Time-averaged paleomagnetic field and secular variation: Predictions from dynamo solutions based on lower mantle seismic tomography

Abstract

We compare three dynamo solutions incorporating laterally varying boundary heat flux with paleomagnetic models and data. The boundary condition is defined by the D ″seismic shear-wave velocity and the three solutions have boundary anomalies with different amplitudes. The generated fields appear to divide into a stationary, boundary-locked part and a time-varying part with persistent centres of activity. Both parts contribute to the time average. A very long averaging time can be needed for nearly-locked solutions, but a rough time average that remains within the threshold set by the accuracy of paleomagnetic data is achieved in a few diffusion times. The locked part dominates for larger amplitude boundary anomalies. In previous work the locked field was shown to have strong similarities with the modern geomagnetic field. Previous dynamo solutions that were not locked to the boundary show similarities with our solutions with weak boundary forcing. The axisymmetric time average has small g 2 0 and larger g 3 0 components and peaks in inclination anomaly in high latitudes (associated with the locked field) and low latitudes (associated with the time average of the time-varying fields). The non-axisymmetric time average displays a striking longitudinal variation in inclination anomaly, with a large negative anomaly in the Pacific region in agreement with observations.
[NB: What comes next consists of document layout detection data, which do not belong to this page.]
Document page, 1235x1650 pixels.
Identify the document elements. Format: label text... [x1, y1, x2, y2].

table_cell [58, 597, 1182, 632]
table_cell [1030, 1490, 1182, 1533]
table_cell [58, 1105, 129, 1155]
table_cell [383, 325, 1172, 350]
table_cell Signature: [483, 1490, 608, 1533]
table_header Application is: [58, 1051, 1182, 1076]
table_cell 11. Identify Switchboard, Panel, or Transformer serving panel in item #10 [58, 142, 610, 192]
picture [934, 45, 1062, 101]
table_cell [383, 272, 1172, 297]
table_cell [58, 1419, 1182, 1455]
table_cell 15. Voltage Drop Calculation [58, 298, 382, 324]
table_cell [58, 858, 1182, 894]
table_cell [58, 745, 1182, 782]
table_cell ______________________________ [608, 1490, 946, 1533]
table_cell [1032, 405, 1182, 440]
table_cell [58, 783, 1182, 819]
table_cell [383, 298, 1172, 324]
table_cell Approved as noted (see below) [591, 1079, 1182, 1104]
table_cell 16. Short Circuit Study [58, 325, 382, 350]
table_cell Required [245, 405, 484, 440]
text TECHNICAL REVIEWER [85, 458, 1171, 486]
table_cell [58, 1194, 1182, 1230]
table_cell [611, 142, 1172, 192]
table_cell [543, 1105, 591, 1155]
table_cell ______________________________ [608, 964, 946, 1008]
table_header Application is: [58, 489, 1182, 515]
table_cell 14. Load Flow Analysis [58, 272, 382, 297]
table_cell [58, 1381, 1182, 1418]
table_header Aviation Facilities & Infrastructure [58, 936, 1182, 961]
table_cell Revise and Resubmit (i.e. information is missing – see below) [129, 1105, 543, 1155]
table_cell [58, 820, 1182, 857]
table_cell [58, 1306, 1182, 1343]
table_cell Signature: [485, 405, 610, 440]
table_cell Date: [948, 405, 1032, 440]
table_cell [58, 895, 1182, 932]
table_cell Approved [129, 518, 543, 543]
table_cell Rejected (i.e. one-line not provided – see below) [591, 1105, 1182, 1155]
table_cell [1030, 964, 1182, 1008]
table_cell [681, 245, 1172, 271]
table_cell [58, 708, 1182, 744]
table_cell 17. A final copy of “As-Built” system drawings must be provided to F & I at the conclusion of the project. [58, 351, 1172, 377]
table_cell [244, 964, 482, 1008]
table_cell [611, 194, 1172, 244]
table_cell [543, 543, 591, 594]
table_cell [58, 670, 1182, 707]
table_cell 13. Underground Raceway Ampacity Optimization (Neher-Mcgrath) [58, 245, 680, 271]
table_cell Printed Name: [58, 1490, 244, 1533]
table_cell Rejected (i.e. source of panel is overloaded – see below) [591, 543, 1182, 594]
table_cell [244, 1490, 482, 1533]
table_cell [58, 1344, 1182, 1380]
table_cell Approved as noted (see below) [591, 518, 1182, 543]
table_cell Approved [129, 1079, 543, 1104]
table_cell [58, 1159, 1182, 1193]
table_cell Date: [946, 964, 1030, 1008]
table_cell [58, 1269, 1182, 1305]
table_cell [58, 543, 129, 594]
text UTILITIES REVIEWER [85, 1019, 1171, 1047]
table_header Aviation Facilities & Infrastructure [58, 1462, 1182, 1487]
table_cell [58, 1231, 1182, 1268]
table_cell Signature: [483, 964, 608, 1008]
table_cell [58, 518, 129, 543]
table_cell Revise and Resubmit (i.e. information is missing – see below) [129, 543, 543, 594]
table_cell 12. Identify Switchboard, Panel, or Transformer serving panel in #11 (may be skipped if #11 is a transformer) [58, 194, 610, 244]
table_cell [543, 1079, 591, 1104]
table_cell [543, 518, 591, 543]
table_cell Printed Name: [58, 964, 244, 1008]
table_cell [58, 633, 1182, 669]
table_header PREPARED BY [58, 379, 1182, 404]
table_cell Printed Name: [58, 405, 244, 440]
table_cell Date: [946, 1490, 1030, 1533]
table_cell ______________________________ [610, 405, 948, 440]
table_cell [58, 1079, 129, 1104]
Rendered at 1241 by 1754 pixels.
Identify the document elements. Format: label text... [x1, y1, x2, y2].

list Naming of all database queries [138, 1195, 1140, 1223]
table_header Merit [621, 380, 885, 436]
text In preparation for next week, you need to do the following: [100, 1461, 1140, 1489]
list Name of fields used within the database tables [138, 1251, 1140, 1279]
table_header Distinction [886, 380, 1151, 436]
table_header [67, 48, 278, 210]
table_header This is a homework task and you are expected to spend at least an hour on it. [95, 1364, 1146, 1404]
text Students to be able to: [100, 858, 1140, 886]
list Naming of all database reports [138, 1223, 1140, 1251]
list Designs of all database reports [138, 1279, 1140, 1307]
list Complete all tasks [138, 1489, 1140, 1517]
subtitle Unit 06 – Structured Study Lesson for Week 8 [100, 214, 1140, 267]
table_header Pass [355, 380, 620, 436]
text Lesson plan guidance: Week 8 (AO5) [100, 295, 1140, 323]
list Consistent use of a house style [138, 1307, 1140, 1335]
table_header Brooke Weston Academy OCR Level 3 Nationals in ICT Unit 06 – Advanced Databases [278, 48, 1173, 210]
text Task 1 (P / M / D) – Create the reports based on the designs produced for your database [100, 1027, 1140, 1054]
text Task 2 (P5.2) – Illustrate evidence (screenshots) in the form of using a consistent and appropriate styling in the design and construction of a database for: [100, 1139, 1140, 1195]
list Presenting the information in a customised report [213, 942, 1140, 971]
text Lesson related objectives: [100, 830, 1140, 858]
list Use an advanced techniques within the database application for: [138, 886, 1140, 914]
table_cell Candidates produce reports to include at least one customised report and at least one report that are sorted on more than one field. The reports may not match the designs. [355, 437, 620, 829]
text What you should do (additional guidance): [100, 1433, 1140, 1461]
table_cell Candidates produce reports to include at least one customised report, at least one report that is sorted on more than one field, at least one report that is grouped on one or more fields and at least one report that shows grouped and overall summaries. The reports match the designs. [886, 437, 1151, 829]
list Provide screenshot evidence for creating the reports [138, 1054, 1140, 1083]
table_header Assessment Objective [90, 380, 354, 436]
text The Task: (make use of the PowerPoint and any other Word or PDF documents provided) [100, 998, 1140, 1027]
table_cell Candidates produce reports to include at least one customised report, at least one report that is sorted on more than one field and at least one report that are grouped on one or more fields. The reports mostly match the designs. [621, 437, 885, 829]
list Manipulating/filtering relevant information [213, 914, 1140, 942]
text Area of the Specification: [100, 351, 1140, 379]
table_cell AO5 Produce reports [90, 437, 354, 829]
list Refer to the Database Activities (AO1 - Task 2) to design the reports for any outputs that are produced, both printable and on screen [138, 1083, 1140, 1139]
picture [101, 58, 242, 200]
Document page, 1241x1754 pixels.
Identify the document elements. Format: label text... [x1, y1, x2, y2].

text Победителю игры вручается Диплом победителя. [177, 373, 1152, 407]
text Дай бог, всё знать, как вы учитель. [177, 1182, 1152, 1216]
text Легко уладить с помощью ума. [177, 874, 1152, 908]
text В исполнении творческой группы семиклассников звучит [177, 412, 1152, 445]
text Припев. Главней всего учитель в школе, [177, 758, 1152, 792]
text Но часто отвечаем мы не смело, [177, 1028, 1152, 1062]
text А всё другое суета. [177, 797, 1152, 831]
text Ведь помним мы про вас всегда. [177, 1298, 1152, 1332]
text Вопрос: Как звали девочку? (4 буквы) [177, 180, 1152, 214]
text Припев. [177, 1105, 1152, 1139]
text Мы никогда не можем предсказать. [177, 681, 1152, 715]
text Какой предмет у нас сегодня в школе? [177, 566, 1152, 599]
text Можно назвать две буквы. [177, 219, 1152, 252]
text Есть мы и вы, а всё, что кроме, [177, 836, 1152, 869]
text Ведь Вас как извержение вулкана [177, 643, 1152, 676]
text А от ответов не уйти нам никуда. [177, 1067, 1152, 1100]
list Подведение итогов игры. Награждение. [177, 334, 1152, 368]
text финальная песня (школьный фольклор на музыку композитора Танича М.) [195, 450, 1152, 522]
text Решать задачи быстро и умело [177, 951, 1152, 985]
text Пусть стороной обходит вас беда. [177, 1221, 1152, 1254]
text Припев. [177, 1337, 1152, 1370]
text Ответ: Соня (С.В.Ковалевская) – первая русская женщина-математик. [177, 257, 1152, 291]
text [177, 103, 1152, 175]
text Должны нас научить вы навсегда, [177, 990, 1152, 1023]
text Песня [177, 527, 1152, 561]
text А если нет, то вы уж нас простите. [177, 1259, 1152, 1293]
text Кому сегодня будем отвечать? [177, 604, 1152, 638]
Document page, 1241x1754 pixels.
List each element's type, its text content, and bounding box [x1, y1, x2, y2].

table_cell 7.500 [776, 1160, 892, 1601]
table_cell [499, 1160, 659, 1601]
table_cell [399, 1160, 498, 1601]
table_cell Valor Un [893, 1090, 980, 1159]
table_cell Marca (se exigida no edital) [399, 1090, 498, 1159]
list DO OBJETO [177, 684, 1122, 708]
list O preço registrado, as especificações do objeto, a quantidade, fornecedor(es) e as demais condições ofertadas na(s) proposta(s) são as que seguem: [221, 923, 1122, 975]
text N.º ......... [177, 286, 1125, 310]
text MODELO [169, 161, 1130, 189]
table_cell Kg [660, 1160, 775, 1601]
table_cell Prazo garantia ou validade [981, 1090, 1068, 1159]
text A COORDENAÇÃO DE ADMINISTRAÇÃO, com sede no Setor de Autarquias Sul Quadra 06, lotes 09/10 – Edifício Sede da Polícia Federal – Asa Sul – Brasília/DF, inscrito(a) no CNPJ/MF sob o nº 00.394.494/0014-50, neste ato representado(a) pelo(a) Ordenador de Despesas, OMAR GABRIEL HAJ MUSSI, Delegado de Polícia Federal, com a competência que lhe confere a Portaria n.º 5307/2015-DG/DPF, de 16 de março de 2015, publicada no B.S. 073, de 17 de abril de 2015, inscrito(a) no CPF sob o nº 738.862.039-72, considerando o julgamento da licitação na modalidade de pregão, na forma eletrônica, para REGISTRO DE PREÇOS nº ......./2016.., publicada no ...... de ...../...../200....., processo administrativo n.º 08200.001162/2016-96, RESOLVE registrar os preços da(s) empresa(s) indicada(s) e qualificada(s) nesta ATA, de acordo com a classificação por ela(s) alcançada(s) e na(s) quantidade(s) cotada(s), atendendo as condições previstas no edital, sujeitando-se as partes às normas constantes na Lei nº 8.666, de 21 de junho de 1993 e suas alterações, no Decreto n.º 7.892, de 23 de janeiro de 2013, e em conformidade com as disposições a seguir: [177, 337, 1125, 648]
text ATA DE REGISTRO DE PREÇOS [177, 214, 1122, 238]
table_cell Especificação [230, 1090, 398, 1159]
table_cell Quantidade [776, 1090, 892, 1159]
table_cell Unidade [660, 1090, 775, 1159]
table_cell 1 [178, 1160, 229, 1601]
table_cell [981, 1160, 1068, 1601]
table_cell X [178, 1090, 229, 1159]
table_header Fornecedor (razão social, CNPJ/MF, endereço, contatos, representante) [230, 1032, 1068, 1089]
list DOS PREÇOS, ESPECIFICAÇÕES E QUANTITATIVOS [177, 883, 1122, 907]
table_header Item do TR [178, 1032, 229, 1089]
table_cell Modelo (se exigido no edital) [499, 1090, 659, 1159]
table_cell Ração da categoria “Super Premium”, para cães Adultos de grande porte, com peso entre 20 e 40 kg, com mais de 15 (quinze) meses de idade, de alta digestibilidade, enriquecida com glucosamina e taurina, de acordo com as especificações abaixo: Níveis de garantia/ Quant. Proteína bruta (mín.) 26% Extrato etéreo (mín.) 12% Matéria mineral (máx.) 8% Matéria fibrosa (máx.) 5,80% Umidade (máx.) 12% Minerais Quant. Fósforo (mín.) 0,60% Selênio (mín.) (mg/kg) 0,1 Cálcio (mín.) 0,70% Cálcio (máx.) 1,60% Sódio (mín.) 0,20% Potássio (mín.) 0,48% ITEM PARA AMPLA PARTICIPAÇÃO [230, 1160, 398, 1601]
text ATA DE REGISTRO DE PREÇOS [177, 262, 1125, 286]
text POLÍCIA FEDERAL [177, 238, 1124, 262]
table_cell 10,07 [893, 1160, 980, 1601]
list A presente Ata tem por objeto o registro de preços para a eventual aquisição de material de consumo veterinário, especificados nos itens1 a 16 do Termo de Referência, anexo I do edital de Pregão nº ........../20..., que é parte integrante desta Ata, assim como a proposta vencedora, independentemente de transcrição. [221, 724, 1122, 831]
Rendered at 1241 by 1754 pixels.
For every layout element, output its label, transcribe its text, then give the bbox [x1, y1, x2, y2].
None of the dominant geomagnetic coefficients are axisymmetric and g 2 0 negligible in all three models. Secular variation is concentrated in equatorial latitudes, as in some recent paleomagnetic models. The locked field agrees with the inclination difference found between Hawai’i and Réunion, in agreement with paleomagnetic averages. The locked field agrees with the paleomagnetic time average rather better than the fields with less boundary variations. We conclude that, because the locked field agrees with the modern field as well as some aspects of the long-term time average, the geomagnetic field spends a considerable time in the present four-lobe configuration: it is not a coincidence that the present field resembles the time average. Longitudinal variations are likely to be at least as important as latitudinal variations in the paleomagnetic time average. This presents a challenge for dynamo theory, since a move to more geophysically realistic parameters would appear to destroy the locked solutions.